Listed records:
..........

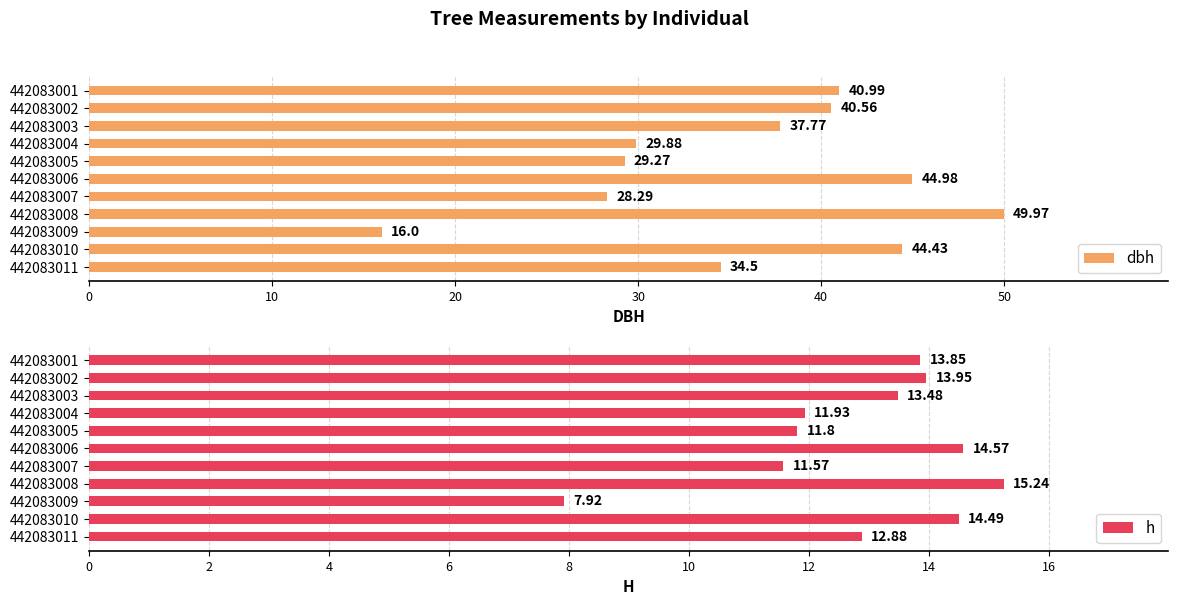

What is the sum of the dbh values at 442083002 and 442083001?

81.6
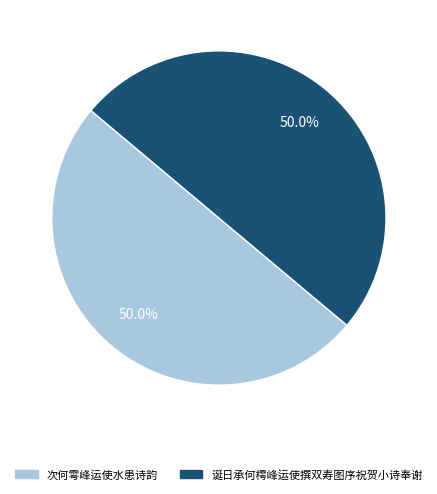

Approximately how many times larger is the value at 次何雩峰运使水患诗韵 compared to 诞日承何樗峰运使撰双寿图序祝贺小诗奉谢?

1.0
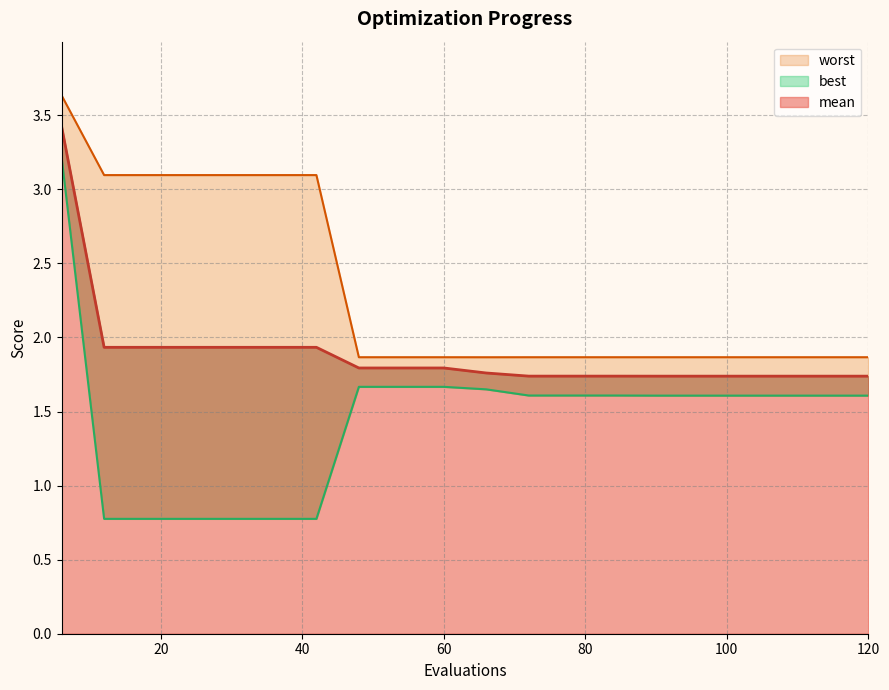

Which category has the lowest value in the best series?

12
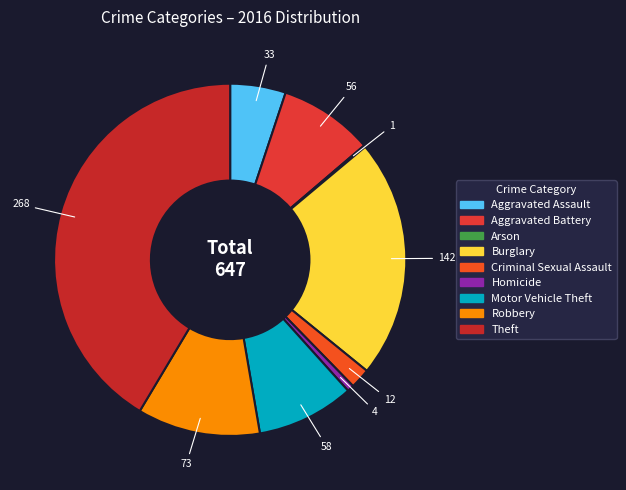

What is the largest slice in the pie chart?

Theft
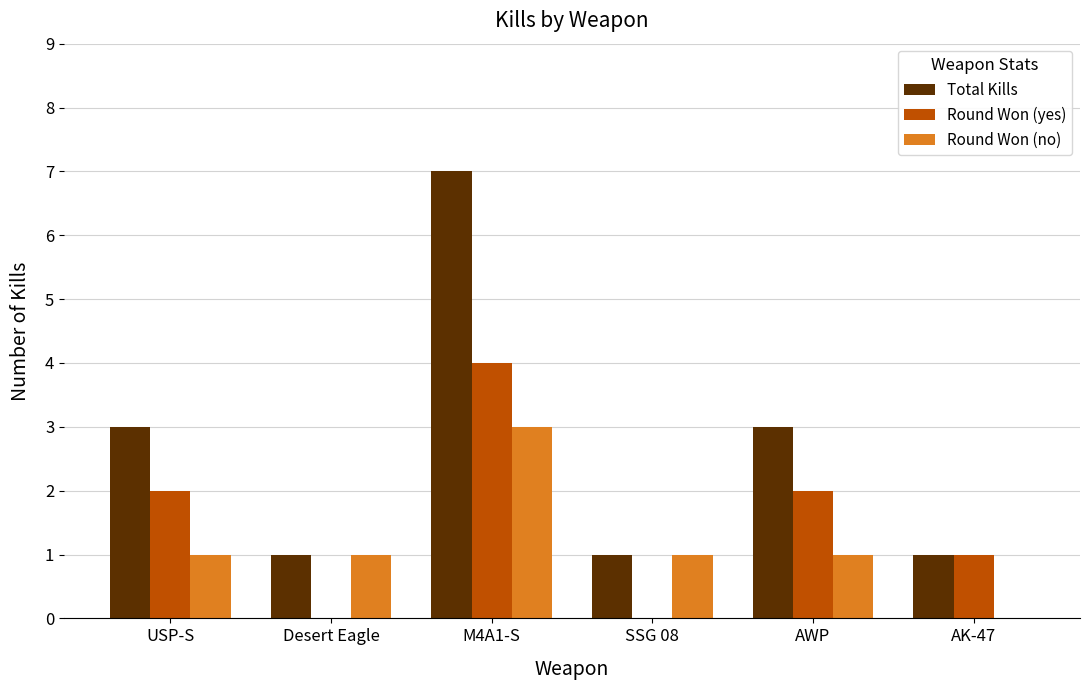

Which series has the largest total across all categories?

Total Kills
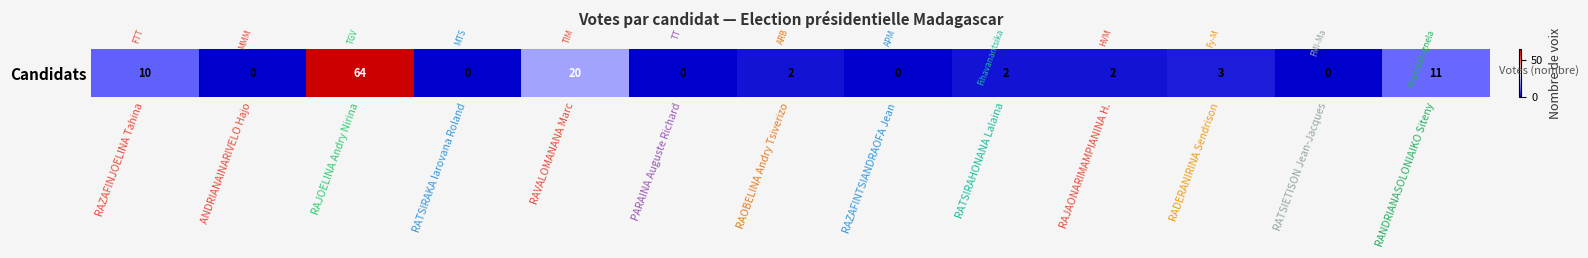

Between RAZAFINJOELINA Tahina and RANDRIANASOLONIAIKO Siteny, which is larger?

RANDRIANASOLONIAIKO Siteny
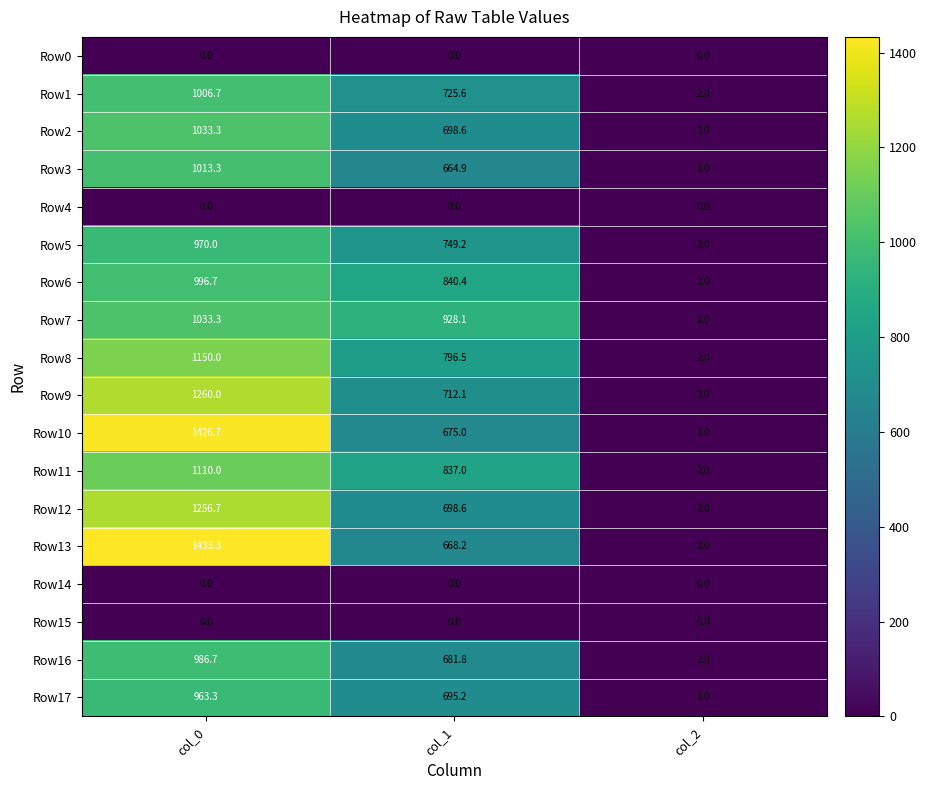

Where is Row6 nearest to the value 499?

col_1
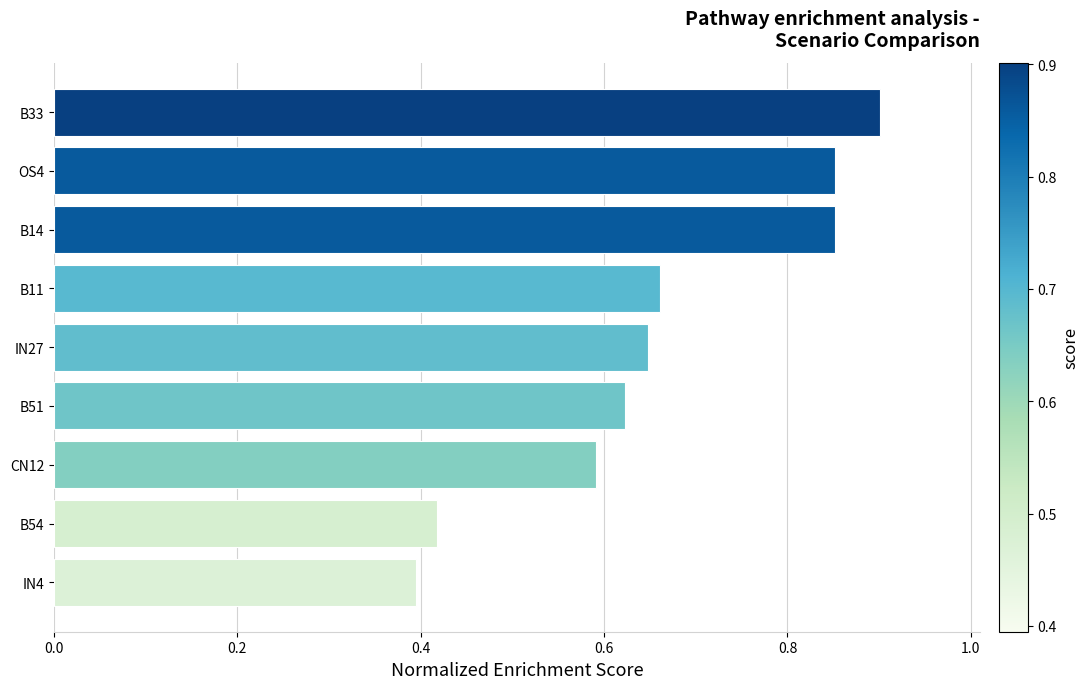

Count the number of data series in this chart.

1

..........

Task:
Reproduce the data above with every instance of "chart" swapped for "graph", leaving everything else unchanged. Omit the pictures from your output.

Answer to this problem:
What is the sum of the dbh values at 442083002 and 442083001?

81.6

Approximately how many times larger is the value at 次何雩峰运使水患诗韵 compared to 诞日承何樗峰运使撰双寿图序祝贺小诗奉谢?

1.0

Which category has the lowest value in the best series?

12

What is the largest slice in the pie graph?

Theft

Which series has the largest total across all categories?

Total Kills

Between RAZAFINJOELINA Tahina and RANDRIANASOLONIAIKO Siteny, which is larger?

RANDRIANASOLONIAIKO Siteny

Where is Row6 nearest to the value 499?

col_1

Count the number of data series in this graph.

1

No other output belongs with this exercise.